As the Brent crude oil prices increased by over 30% this year, and reached levels last seen in 2014, Bank of America Merrill Lynch believes that the recent hikes are the result of the Iran oil sanctions, shale bottlenecks, the collapse of Venezuela, and demand growth poses upside risk to oil prices, according to the recent report issued by the bank.
According to the report, if oil remains around $100 bbl next year, growth in the Euro area, the UK, and Japan would slow by a few tenths.
However, the bank believes that since the US, Australia, and Brazil have ramped up energy production, this will likely cushion the blow to global growth.

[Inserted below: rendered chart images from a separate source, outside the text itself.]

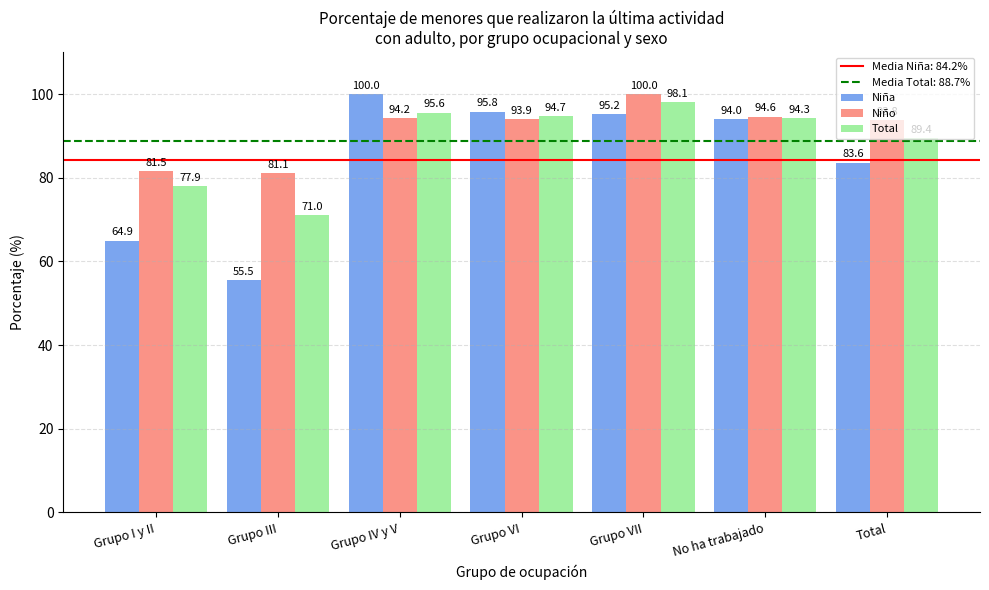

At Total, list the series in order from smallest to largest.

Niña, Total, Niño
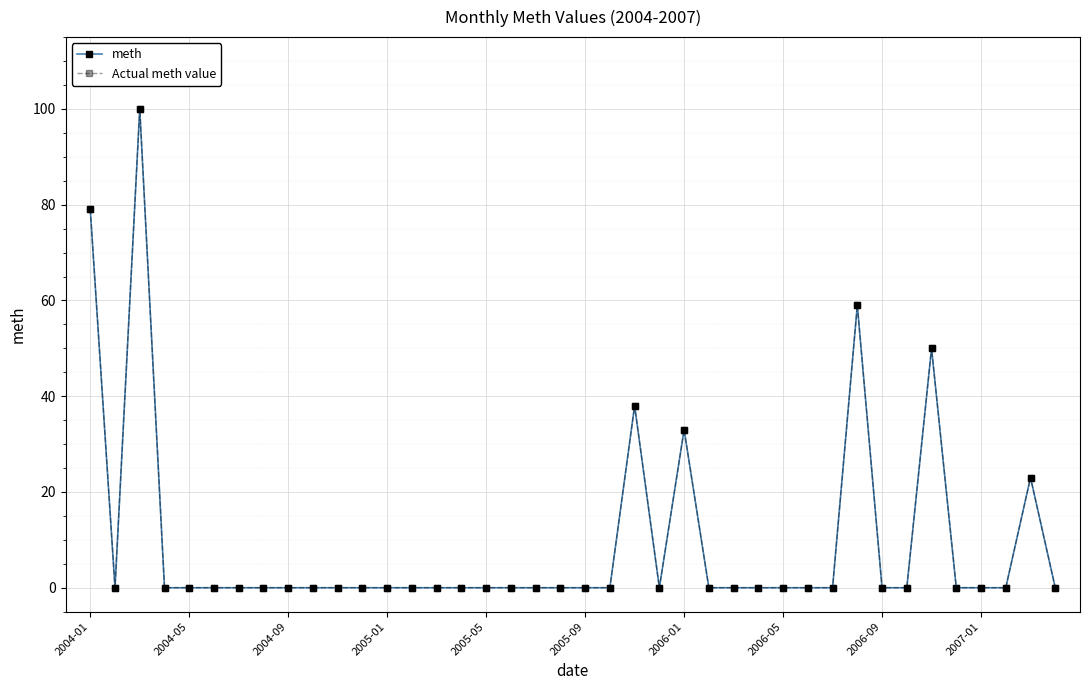

What is the difference between the maximum and minimum values in the Actual meth value series?

100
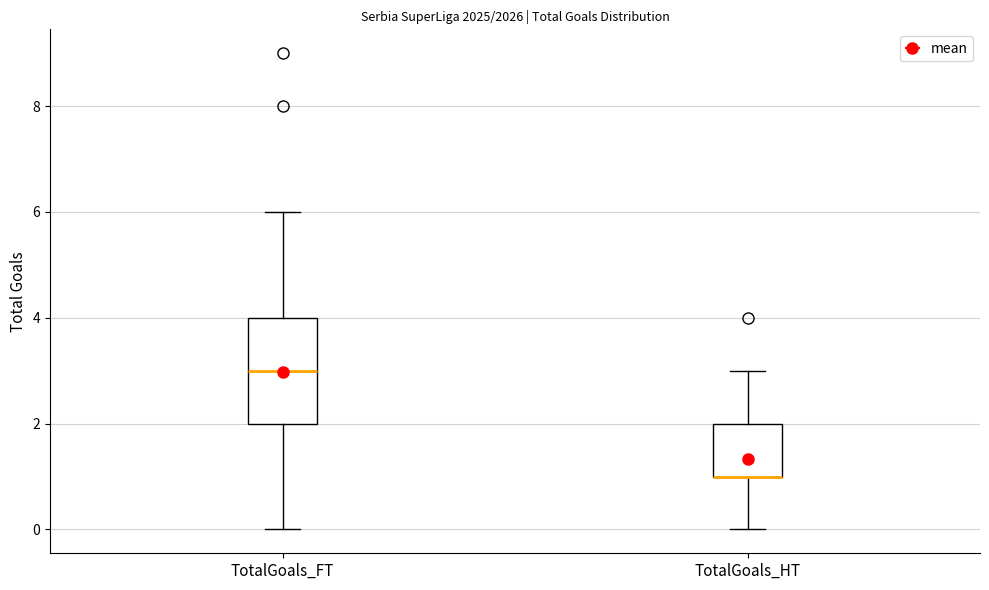

Comparing the boxes themselves (not the whiskers), which one is the tallest?

TotalGoals_FT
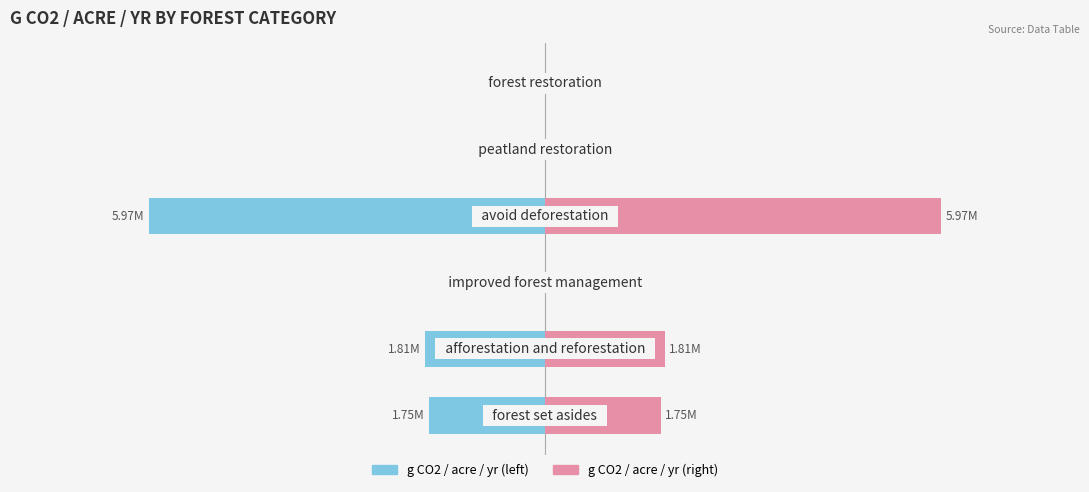

Between −2 and −6, which is larger?

−2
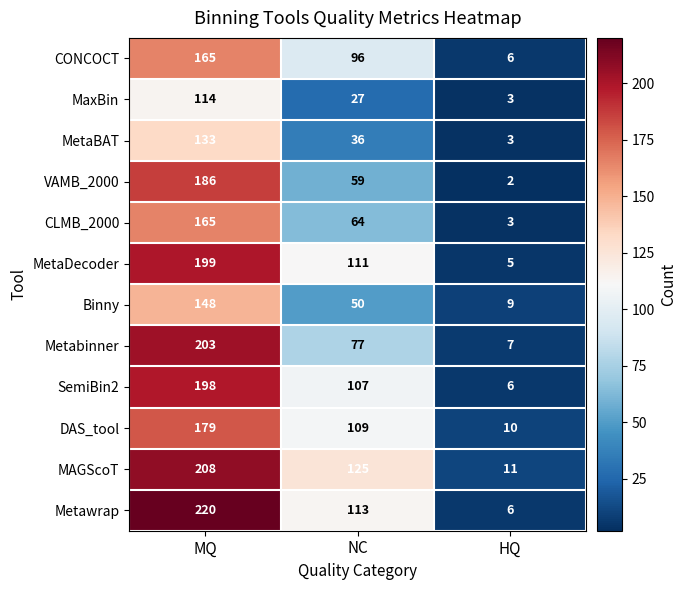

What is the maximum value for SemiBin2?

198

Such price hikes will definitely affect Egypt, as it is highly vulnerable to crude oil price fluctuations, as each $1 increase in the Brent crude’s prices would cost the country EGP 4bn, according to the Finance Ministry. Egypt’s fiscal year 2018/19 budget sets global oil prices at $67 per barrel, while in the 2017/18 budget, the price of an oil barrel globally was set at $55.
The driver behind sky-rocketing crude oil prices
The report cites that the most important near-term driver of oil prices is the supply shock coming out of Iran, as the result of the impending US sanctions. In 2017, Iran exported more than 2.1m barrels per day, and the US administration’s aims to bring that number down to zero.
Although the sanctions are unilateral, they apply to all firms that conduct business in the US, which gives the US the leverage to force other countries to cut their imports of Iranian oil, with China and India together being the main importers of Iranian oil, with almost 60% of Iran’s exports.
Although Indian refiners were exempted from the previous sanctions, it appears that this time they will comply, as refiners from Europe, Korea, Japan, and India have already cut their purchases from Iran, and exports have fallen by 900m barrels per day in the last five months, thus, providing China with the substantial chance to increase its purchases from Iran, possibly at below-market prices.
However, doing so would further escalate China’s trade and broader geopolitical conflict with the US administration. The report indicates that China will possibly take a middle course, maintaining its current imports from Iran, defying the sanctions, but without increasing the volume of imports. News reports suggest that China is increasing its crude oil imports from West Africa, to compensate for import cuts from the US, and possibly Iran.
Moreover, the collapse of the Venezuelan economy is another factor in price hikes, as oil production has fallen by more than a third from its 2016 level and, barring a brief interlude in 2002, is at its lowest level since the 1940s.
On the other hand, US shale producers are hitting infrastructure and labour supply bottlenecks. All these factors limit the ability of the other OPEC members (notably Saudi Arabia and Russia) to curtail the rise in oil prices by increasing production.
The report concludes that higher oil prices seem inevitable and, in our view, $100 per barrel is easily within reach.